REPUBLIKA.CO.ID, JAKARTA -- Ahmad bin Abdullah al-Qalqasyandi dalam karya monumental terakhirnya yang berjudul Maatsir al-Inafah Fi Maalim al-Khilafah menjabarkan masalah dokumentasi (kearsipan). Menurutnya, instrumen terpenting dalam pemerintahan adalah dokumentasi dan administrasi yang berkaitan dengan segala lini pemerintahan.
Dokumentasi surat tersebut biasanya ditulis khalifah kepada khalifah berikutnya ataupun surat yang ditujukan kepada raja dan pimpinan suatu negara, khususnya dalam urusan mencatat perjanjian ('ahd) yang terjadi antara kedua belah pihak, terutama perjanjian yang menyatakan serah terima jabatan antara khalifah ke khalifah berikutnya.
Misalnya, pernyataan nota kesepakatan yang pernah ditulis saat Abu Bakar as-Shiddiq menyerahkan estafet kekhilafahan kepada Umar bin Khattab. Perjanjian tersebut ditulis langsung oleh Usman bin Affan.

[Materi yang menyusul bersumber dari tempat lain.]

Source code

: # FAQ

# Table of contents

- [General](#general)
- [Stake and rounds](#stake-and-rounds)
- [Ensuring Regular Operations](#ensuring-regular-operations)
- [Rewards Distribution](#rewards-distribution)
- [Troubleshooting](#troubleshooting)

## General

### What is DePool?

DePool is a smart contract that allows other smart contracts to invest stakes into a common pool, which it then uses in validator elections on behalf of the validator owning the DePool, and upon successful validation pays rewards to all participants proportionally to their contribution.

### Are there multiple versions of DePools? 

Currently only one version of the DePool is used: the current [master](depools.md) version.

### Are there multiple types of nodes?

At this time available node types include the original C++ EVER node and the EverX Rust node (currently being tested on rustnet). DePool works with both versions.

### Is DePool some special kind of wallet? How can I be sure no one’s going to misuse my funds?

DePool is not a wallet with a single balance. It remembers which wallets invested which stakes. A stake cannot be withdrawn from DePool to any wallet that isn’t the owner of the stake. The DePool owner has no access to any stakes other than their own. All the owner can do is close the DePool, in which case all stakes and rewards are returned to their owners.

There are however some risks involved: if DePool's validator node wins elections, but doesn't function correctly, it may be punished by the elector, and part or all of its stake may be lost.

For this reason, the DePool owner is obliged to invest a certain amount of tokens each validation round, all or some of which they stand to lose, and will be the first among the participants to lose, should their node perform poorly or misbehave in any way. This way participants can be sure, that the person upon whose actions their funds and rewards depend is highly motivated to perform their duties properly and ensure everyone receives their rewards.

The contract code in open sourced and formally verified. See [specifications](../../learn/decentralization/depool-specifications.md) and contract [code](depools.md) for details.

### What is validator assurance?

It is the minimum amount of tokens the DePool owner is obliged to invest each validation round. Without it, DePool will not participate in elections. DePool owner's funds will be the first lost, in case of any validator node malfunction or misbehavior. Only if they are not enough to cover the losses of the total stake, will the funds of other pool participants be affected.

Tatkala menuliskan perjanjian tertentu, ada dua aliran dan corak yang kerap digunakan sebagai acuan seorang sekretaris (katib). Aliran pertama, yaitu redaksi yang ada pada paragraf pertama perjanjian. Itu ditulis dengan menyebutkan objek perjanjian yang dimaksudkan.
Sebagi contoh, menggunakan redaksi. Perjanjian ini ditulis si A dan diperuntukkan si B. Kemudian, dalam perjanjian tersebut dipaparkan tentang dasar dan alasan penunjukan yang bersangkutan sebagai khalifah.
Disertai ungkapan yang menyatakan serah terima tampuk kepemimpinan. Redaksi perjanjian itu juga menyertakan seruan untuk menaati khalifah terpilih.
Bentuk penulisan kategori ini pernah dipakai oleh para khalifah terdahulu. Sebagian sekretaris terkemuka di Irak dan Mesir mempertahankan corak tersebut. Acuan yang dijadikan sebagai landasan corak ini adalah nota kesepakatan antara Abu Bakar dan Umar bin Khattab.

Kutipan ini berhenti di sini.